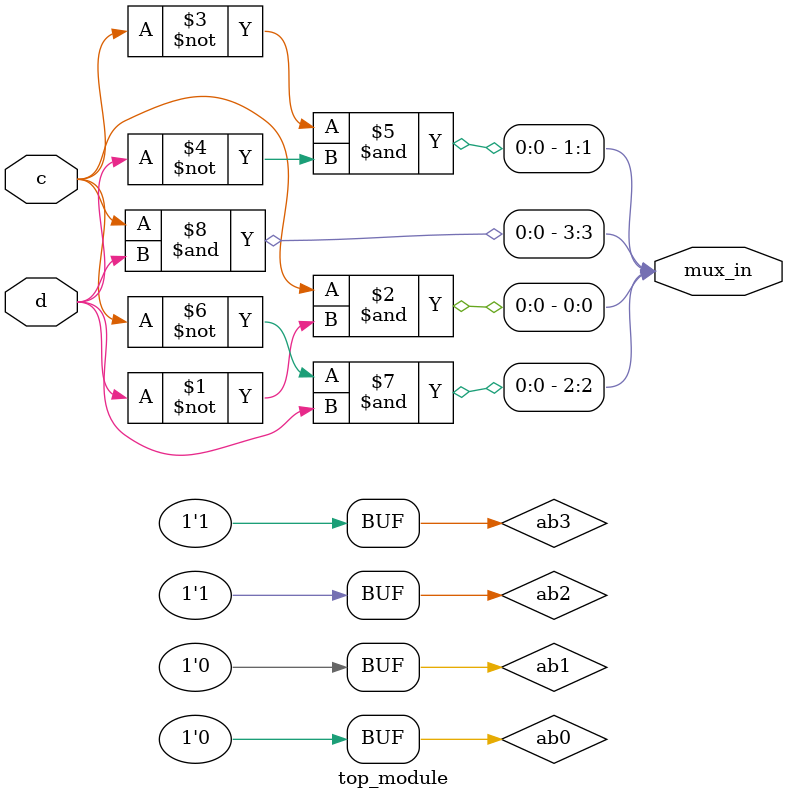
<source format=sv>
module top_module (
	input c,
	input d,
	output [3:0] mux_in
);

wire ab0, ab1, ab2, ab3;

assign ab0 = 0;
assign ab1 = 0;
assign ab2 = 1;
assign ab3 = 1;

assign mux_in[0] = c & ~d;
assign mux_in[1] = ~c & ~d;
assign mux_in[2] = ~c & d;
assign mux_in[3] = c & d;

endmodule

</source>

What the task requires: Only lines holding the word "assign" are wanted; list them all from the material.

Written solution:
assign ab0 = 0;
assign ab1 = 0;
assign ab2 = 1;
assign ab3 = 1;
assign mux_in[0] = c & ~d;
assign mux_in[1] = ~c & ~d;
assign mux_in[2] = ~c & d;
assign mux_in[3] = c & d;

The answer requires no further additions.